Survey questions and response options for all key variables are in Supplementary Material 1: Table S1.
Analysis
We calculated unweighted counts and weighted percentages and 95% confidence intervals (CIs). We estimated prevalence ratios (PRs) and adjusted prevalence ratios (aPR) for associations using survey-weighted Poisson regression with robust standard errors. Hypothesized confounders included the following self-reported variables: individual age (measured continuously in years), sex (female and male), annual household income (less than $10,000; $10,000 to $24,999; $25,000 to $49,999; $50,000 to $74,999; $75,000 to $99,999; $100,000 to $149,999; $150,000 or more), education (no high school or General Educational Development [GED], high school or GED, some college or associates, bachelor’s degree, master’s degree or higher), employment status (working full time, working part time, not working), and political party affiliation (strong Republican, not strong Republican, leans Republican, undecided/independent/other, leans Democrat, not strong Democrat, and strong Democrat). Regression models treated social network size of 1–4 connections as the referent since this was the largest group. We tested for interactions using likelihood ratio tests with alpha of < 0.20, as suggested by Jewell 2004, since interactions reduce power to detect associations which may be of scientific interest (Jewell 2004). Analyses were conducted in Stata, release 18.0 (StataCorp LLC).
Secondary and sensitivity analysis
In secondary analyses, we examined the associations of social network size with each of the 17 situations in which respondents might justify political violence and each of the 16 types and targets of violence for which respondents might be personally willing to engage in political violence.
We also defined social networks both by size and uniformity. We used the question: “Thinking again about the people with whom you have a strong connection, what percentage of them share your beliefs about the use of force or violence to advance important political objectives that they support?” Response options were none/almost none of them, less than half of them, about half of them, more than half of them, all/nearly all of them, and don’t know.
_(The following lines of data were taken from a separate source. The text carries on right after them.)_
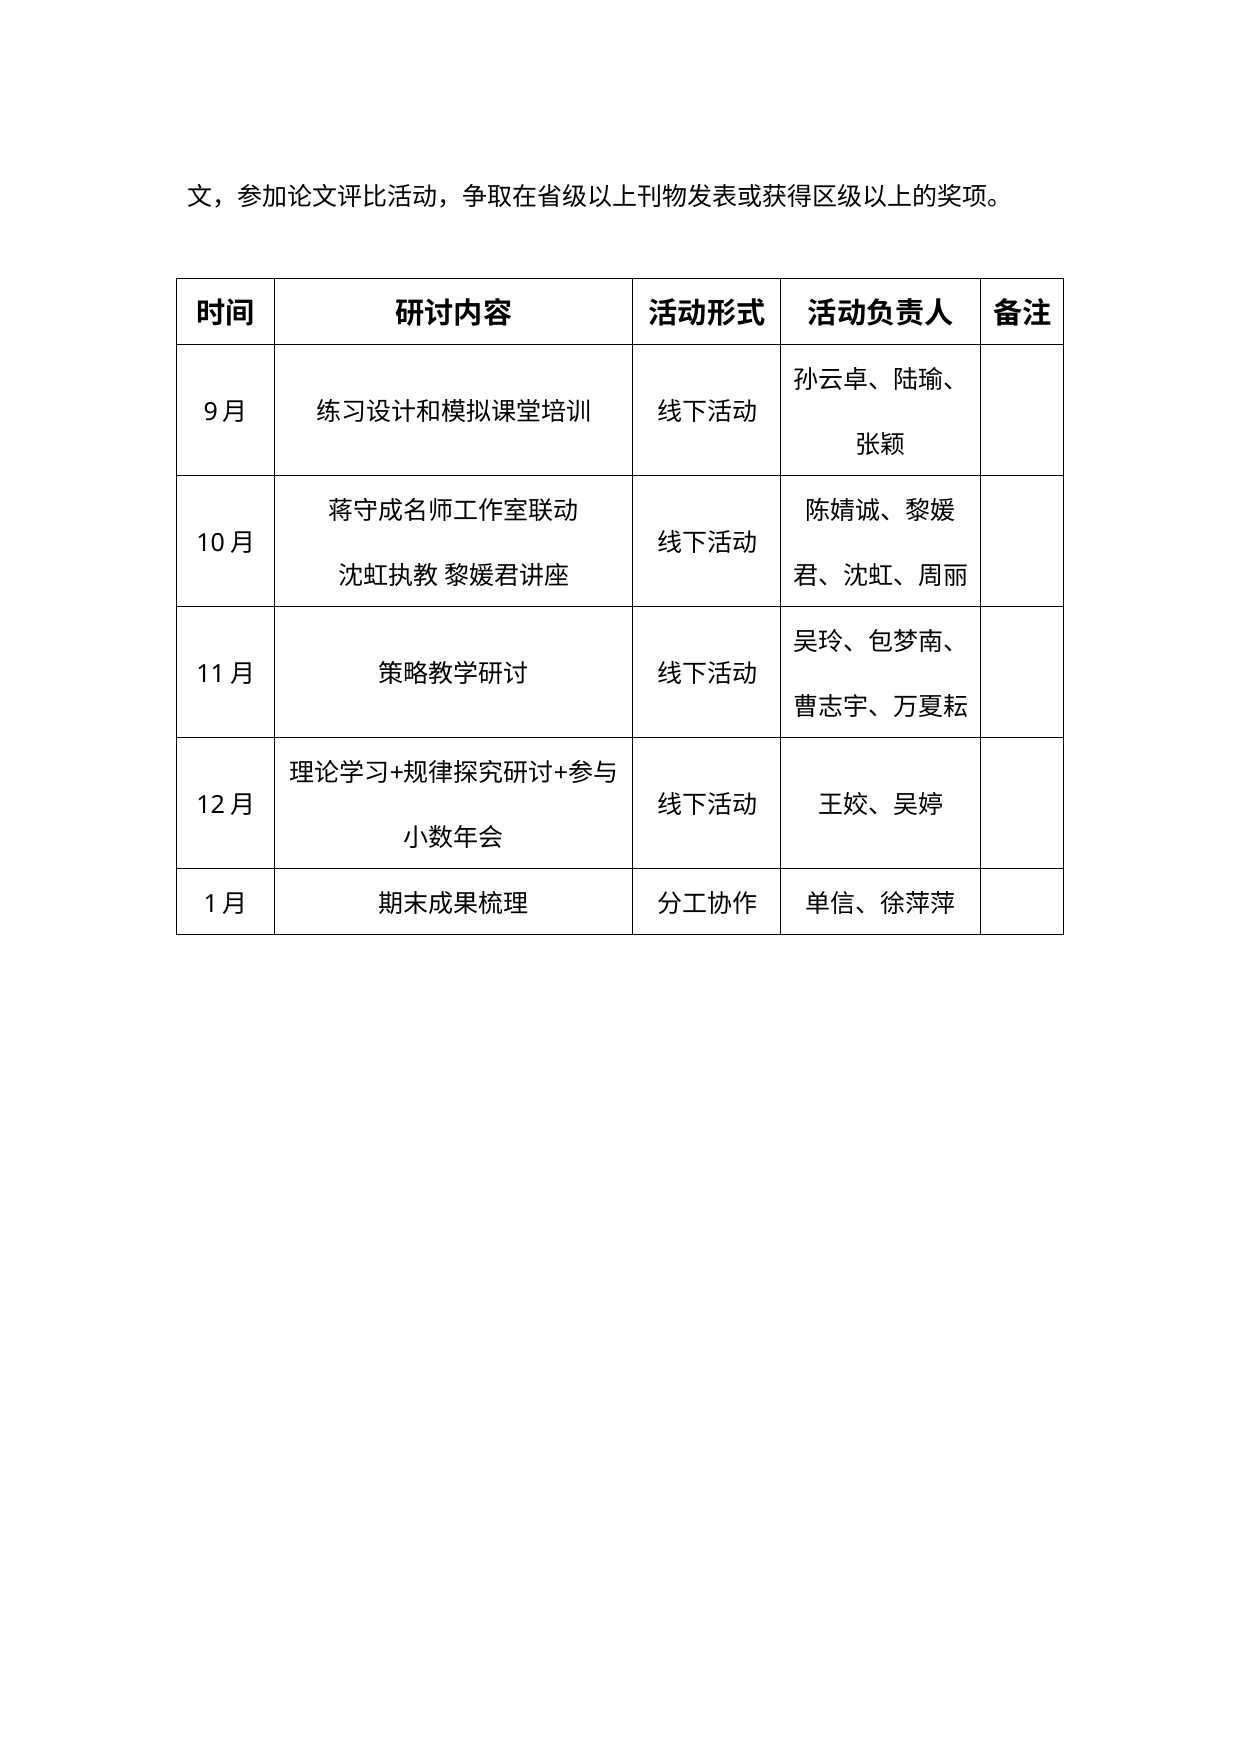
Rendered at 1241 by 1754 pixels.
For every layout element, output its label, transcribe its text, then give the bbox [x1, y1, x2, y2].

table_cell 12月 [177, 738, 274, 868]
table_cell [981, 345, 1063, 475]
table_cell 10月 [177, 476, 274, 606]
table_cell 线下活动 [633, 476, 780, 606]
table_header 备注 [981, 279, 1063, 344]
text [187, 162, 1053, 227]
table_cell 王姣、吴婷 [781, 738, 980, 868]
table_cell 线下活动 [633, 345, 780, 475]
table_header 活动形式 [633, 279, 780, 344]
table_cell 9月 [177, 345, 274, 475]
table_cell 练习设计和模拟课堂培训 [275, 345, 632, 475]
table_cell [981, 738, 1063, 868]
table_cell 线下活动 [633, 738, 780, 868]
table_cell 单信、徐萍萍 [781, 869, 980, 934]
table_cell 蒋守成名师工作室联动 沈虹执教 黎媛君讲座 [275, 476, 632, 606]
table_header 研讨内容 [275, 279, 632, 344]
table_cell 分工协作 [633, 869, 780, 934]
table_cell 11月 [177, 607, 274, 737]
table_cell 吴玲、包梦南、曹志宇、万夏耘 [781, 607, 980, 737]
table_cell [981, 869, 1063, 934]
table_header 活动负责人 [781, 279, 980, 344]
table_cell [981, 476, 1063, 606]
table_cell 期末成果梳理 [275, 869, 632, 934]
table_cell [981, 607, 1063, 737]
table_cell 策略教学研讨 [275, 607, 632, 737]
table_cell 理论学习+规律探究研讨+参与小数年会 [275, 738, 632, 868]
table_header 时间 [177, 279, 274, 344]
table_cell 1月 [177, 869, 274, 934]
table_cell 线下活动 [633, 607, 780, 737]
table_cell 孙云卓、陆瑜、张颖 [781, 345, 980, 475]
table_cell 陈婧诚、黎媛君、沈虹、周丽 [781, 476, 980, 606]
We defined shared beliefs dichotomously, by those who reported that half or less than half of their close connections share their beliefs about political, including don’t know, and those who reported that more than half of their close connected share their beliefs about political violence. We then created a variable representing the intersection of social network size and shared beliefs.
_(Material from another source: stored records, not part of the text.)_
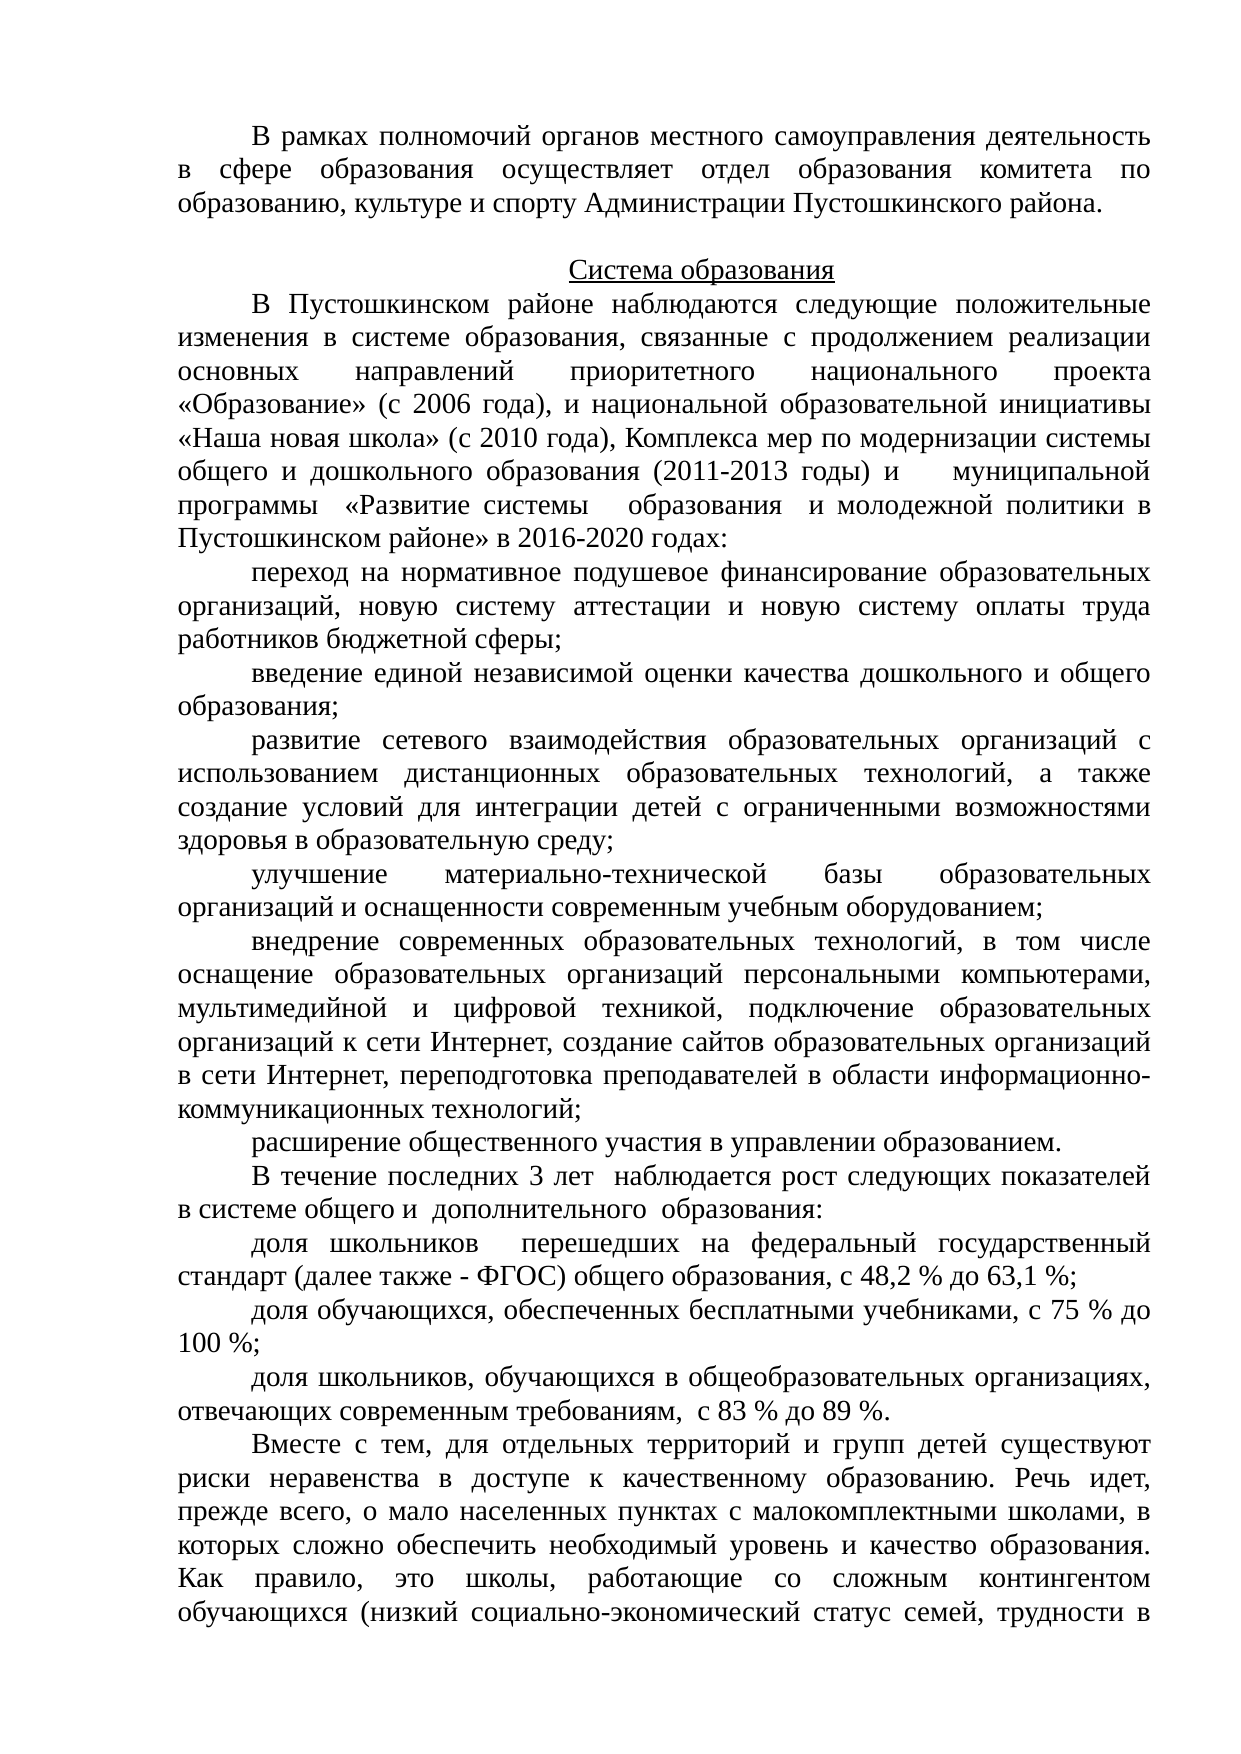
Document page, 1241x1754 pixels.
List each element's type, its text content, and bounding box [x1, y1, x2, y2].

text доля обучающихся, обеспеченных бесплатными учебниками, с 75 % до 100 %; [177, 1292, 1152, 1359]
text В течение последних 3 лет наблюдается рост следующих показателей в системе общего и дополнительного образования: [177, 1158, 1152, 1225]
text улучшение материально-технической базы образовательных организаций и оснащенности современным учебным оборудованием; [177, 856, 1152, 923]
text внедрение современных образовательных технологий, в том числе оснащение образовательных организаций персональными компьютерами, мультимедийной и цифровой техникой, подключение образовательных организаций к сети Интернет, создание сайтов образовательных организаций в сети Интернет, переподготовка преподавателей в области информационно-коммуникационных технологий; [177, 923, 1152, 1124]
text расширение общественного участия в управлении образованием. [177, 1124, 1152, 1158]
text переход на нормативное подушевое финансирование образовательных организаций, новую систему аттестации и новую систему оплаты труда работников бюджетной сферы; [177, 554, 1152, 655]
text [177, 1426, 1152, 1627]
text развитие сетевого взаимодействия образовательных организаций с использованием дистанционных образовательных технологий, а также создание условий для интеграции детей с ограниченными возможностями здоровья в образовательную среду; [177, 722, 1152, 856]
text доля школьников, обучающихся в общеобразовательных организациях, отвечающих современным требованиям, с 83 % до 89 %. [177, 1359, 1152, 1426]
text доля школьников перешедших на федеральный государственный стандарт (далее также - ФГОС) общего образования, с 48,2 % до 63,1 %; [177, 1225, 1152, 1292]
text В Пустошкинском районе наблюдаются следующие положительные изменения в системе образования, связанные с продолжением реализации основных направлений приоритетного национального проекта «Образование» (с 2006 года), и национальной образовательной инициативы «Наша новая школа» (с 2010 года), Комплекса мер по модернизации системы общего и дошкольного образования (2011-2013 годы) и муниципальной программы «Развитие системы образования и молодежной политики в Пустошкинском районе» в 2016-2020 годах: [177, 286, 1152, 554]
text введение единой независимой оценки качества дошкольного и общего образования; [177, 655, 1152, 722]
text Система образования [177, 252, 1152, 286]
text В рамках полномочий органов местного самоуправления деятельность в сфере образования осуществляет отдел образования комитета по образованию, культуре и спорту Администрации Пустошкинского района. [177, 118, 1152, 219]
In a sensitivity analysis, we repeated the main analysis after removing 447 individuals who indicated that any of two fake social media platforms were a major or minor source of news and information (included in the survey as attention checks). These fake social media platforms were not used to construct the variable categorizing social media as a major source of news, but we conducted this sensitivity analysis because individuals who endorsed these fake sources may have responded unreliably to other questions.
We further examined effect measure modification by perceptions of the government as an enemy using an alternative cutoff in which respondents were categorized by whether they indicated at least one government institution was a 1 on the friend-enemy scale vs. none (i.e., all institutions were a 2, 3, 4 or 5 on the friend-enemy scale).
Finally, we examined effect measure modification by continuous versions of modifiers to assess possible dose response.